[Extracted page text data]
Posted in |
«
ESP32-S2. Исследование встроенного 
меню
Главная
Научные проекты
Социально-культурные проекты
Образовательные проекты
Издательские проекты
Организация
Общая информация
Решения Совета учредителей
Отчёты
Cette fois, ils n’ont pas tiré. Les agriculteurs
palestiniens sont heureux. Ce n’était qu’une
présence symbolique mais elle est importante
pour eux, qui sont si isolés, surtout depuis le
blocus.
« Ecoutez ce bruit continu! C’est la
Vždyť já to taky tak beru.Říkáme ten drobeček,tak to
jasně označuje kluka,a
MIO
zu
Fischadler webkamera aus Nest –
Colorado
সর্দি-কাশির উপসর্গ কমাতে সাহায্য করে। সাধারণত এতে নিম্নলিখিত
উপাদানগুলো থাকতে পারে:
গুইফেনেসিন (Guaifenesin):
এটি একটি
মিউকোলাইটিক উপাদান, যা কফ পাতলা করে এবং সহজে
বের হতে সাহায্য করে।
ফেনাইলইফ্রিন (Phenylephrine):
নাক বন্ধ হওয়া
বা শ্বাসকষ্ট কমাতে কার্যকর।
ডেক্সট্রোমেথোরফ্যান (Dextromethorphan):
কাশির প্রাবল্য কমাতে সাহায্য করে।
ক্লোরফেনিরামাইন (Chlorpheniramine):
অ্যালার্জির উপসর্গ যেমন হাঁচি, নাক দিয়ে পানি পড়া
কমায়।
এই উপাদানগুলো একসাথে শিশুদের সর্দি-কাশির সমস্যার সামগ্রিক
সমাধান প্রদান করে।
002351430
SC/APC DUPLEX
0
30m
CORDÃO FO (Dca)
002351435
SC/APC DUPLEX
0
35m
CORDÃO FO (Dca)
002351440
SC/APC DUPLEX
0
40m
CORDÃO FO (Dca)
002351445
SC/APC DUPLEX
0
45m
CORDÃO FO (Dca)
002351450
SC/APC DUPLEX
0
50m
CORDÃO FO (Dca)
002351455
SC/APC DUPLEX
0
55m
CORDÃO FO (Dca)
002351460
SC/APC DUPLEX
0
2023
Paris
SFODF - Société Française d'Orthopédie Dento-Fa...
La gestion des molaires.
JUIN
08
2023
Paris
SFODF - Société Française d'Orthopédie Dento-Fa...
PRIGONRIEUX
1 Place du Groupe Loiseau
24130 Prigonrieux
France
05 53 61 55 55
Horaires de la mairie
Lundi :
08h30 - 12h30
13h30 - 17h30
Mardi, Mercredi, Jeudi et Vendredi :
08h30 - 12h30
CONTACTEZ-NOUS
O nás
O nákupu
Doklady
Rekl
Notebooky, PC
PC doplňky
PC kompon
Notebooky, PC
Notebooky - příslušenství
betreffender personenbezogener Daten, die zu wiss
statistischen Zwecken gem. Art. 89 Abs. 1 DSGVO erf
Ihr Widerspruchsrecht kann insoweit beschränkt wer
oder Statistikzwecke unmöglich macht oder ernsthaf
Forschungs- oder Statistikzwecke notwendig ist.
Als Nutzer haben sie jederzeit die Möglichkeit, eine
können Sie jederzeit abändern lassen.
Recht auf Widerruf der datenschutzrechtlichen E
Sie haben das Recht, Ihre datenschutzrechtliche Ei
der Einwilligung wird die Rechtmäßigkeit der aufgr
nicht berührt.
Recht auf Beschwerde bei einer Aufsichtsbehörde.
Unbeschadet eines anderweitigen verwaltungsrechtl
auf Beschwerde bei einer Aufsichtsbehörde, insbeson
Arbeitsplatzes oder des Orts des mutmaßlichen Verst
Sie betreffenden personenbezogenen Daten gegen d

▶ _The problem_:
After the last line of the data, restate all the entries verbatim.

▶ _Response area_:
Posted in |
«
ESP32-S2. Исследование встроенного 
меню
Главная
Научные проекты
Социально-культурные проекты
Образовательные проекты
Издательские проекты
Организация
Общая информация
Решения Совета учредителей
Отчёты
Cette fois, ils n’ont pas tiré. Les agriculteurs
palestiniens sont heureux. Ce n’était qu’une
présence symbolique mais elle est importante
pour eux, qui sont si isolés, surtout depuis le
blocus.
« Ecoutez ce bruit continu! C’est la
Vždyť já to taky tak beru.Říkáme ten drobeček,tak to
jasně označuje kluka,a
MIO
zu
Fischadler webkamera aus Nest –
Colorado
সর্দি-কাশির উপসর্গ কমাতে সাহায্য করে। সাধারণত এতে নিম্নলিখিত
উপাদানগুলো থাকতে পারে:
গুইফেনেসিন (Guaifenesin):
এটি একটি
মিউকোলাইটিক উপাদান, যা কফ পাতলা করে এবং সহজে
বের হতে সাহায্য করে।
ফেনাইলইফ্রিন (Phenylephrine):
নাক বন্ধ হওয়া
বা শ্বাসকষ্ট কমাতে কার্যকর।
ডেক্সট্রোমেথোরফ্যান (Dextromethorphan):
কাশির প্রাবল্য কমাতে সাহায্য করে।
ক্লোরফেনিরামাইন (Chlorpheniramine):
অ্যালার্জির উপসর্গ যেমন হাঁচি, নাক দিয়ে পানি পড়া
কমায়।
এই উপাদানগুলো একসাথে শিশুদের সর্দি-কাশির সমস্যার সামগ্রিক
সমাধান প্রদান করে।
002351430
SC/APC DUPLEX
0
30m
CORDÃO FO (Dca)
002351435
SC/APC DUPLEX
0
35m
CORDÃO FO (Dca)
002351440
SC/APC DUPLEX
0
40m
CORDÃO FO (Dca)
002351445
SC/APC DUPLEX
0
45m
CORDÃO FO (Dca)
002351450
SC/APC DUPLEX
0
50m
CORDÃO FO (Dca)
002351455
SC/APC DUPLEX
0
55m
CORDÃO FO (Dca)
002351460
SC/APC DUPLEX
0
2023
Paris
SFODF - Société Française d'Orthopédie Dento-Fa...
La gestion des molaires.
JUIN
08
2023
Paris
SFODF - Société Française d'Orthopédie Dento-Fa...
PRIGONRIEUX
1 Place du Groupe Loiseau
24130 Prigonrieux
France
05 53 61 55 55
Horaires de la mairie
Lundi :
08h30 - 12h30
13h30 - 17h30
Mardi, Mercredi, Jeudi et Vendredi :
08h30 - 12h30
CONTACTEZ-NOUS
O nás
O nákupu
Doklady
Rekl
Notebooky, PC
PC doplňky
PC kompon
Notebooky, PC
Notebooky - příslušenství
betreffender personenbezogener Daten, die zu wiss
statistischen Zwecken gem. Art. 89 Abs. 1 DSGVO erf
Ihr Widerspruchsrecht kann insoweit beschränkt wer
oder Statistikzwecke unmöglich macht oder ernsthaf
Forschungs- oder Statistikzwecke notwendig ist.
Als Nutzer haben sie jederzeit die Möglichkeit, eine
können Sie jederzeit abändern lassen.
Recht auf Widerruf der datenschutzrechtlichen E
Sie haben das Recht, Ihre datenschutzrechtliche Ei
der Einwilligung wird die Rechtmäßigkeit der aufgr
nicht berührt.
Recht auf Beschwerde bei einer Aufsichtsbehörde.
Unbeschadet eines anderweitigen verwaltungsrechtl
auf Beschwerde bei einer Aufsichtsbehörde, insbeson
Arbeitsplatzes oder des Orts des mutmaßlichen Verst
Sie betreffenden personenbezogenen Daten gegen d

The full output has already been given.